Hingga beberapa saat tidak ada suara orang sedang berjalan di sekitar mobil itu, tapi bisa saja ini untuk memancing agar teman Saeful muncul, karena merasa keadaan sudah aman. Tapi tidak bagi Saeful, dia tetap saja sembunyi di  bawah kolong mobil. Mereka sedang kuat kuatan mental lah istilahnya hehehe.


Sementara itu Novi dan Broni tetap ada di sisi jurang untuk menunggu sesuatu yang akan muncul.


“Novi yakin saat ini mas Saeful sedang sembunyi di sekitar mobil mas, karena sudah tidak terdengan lagi jejak langkah mas Saeful” kata novi


“Keliatanya dia sekarang ada di bawah kolong mobil Nov, soalnya di sekitar sana tidak ada bunyi kemresek sama sekali, kalau dia sembunyi di semak belukar pasti akan terdengar suara semak yang terinjak kan” kata Broni


“Iya mas, Novi juga merasa dia sekarang ada di bawah kolong mobil mas, itu tempat paling aman untuk sembunyi dalam keadaan yang terdesak macam saat ini mas” jawab Novi


“Paling sebentar lagi Fathoni akan muncul mas, dia tidak akan kuat sembunyi di semak belukar dengan menggunakan celana ketat berbahan dasar kulit dan sepatu boot yang kaku hihihihi”


Suara langkah kaki, suara aspal yang terinjak sol sepatu boot yang keras itu berbunyi. Novi dan Broni berusaha mendengarkan suara apapun yang mungkin akan orang itu keluarkan.

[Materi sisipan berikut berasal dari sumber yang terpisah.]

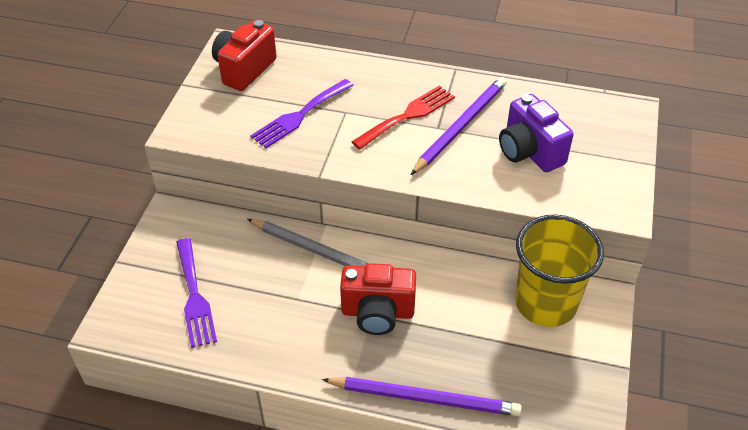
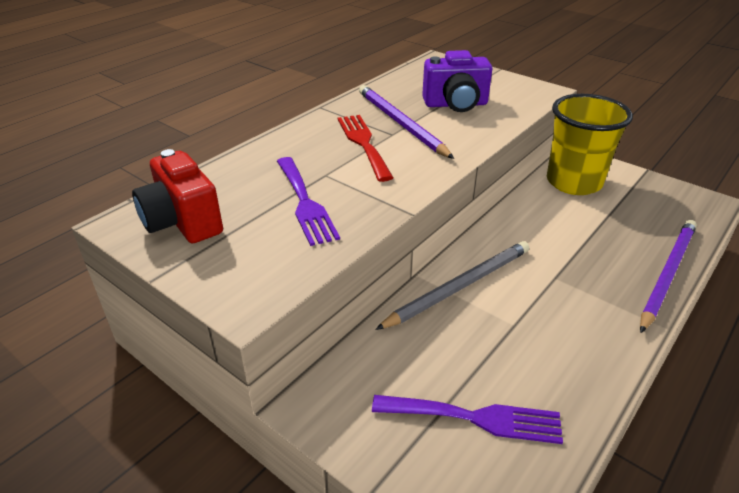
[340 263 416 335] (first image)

“Keluar dari sana kamu anak setan!” teriak Fathoni kepada Saeful yang masih tengkurap di bawah kolong mobil


“Hehehe apa yang akan kamu lakukan apabila aku keluar dari kolong mobil ini pak?” tanya Saeful


“Kamu sudah menghancurkan rencanaku, tiga temanku mati gara-gara kamu, Dol Kadut dan Nyai Cepol pun sekarang sudah ketakutan, dan tidak akan datang lagi kepadaku. Kamu harus bertanggung jawab!” teriak Fathoni


“Hihihih salah saya apa pak, saya kan cuma bilang sama sampeyan agar tidak masuk ke dalam Vila itu, karena di dalam sana itu angker dan pasti akan ada yang mati apabila ada yang nekat cari harta yang tidak jelas juntrungnya itu pak hihihih”


“Kamu pasti suruhan dari orang bernama Totok kan, ayo ngaku atau kamu akan saya bunuh sekarang juga!” teriak Fathoni dari sisi kiri mobil.


Penulis yakin dengan pakaian ala rocker akan sulit bagi fathoni untuk jongkok apalagi tengkurap untuk membunuh Saeful yang posisinya ada di kolong mobil itu.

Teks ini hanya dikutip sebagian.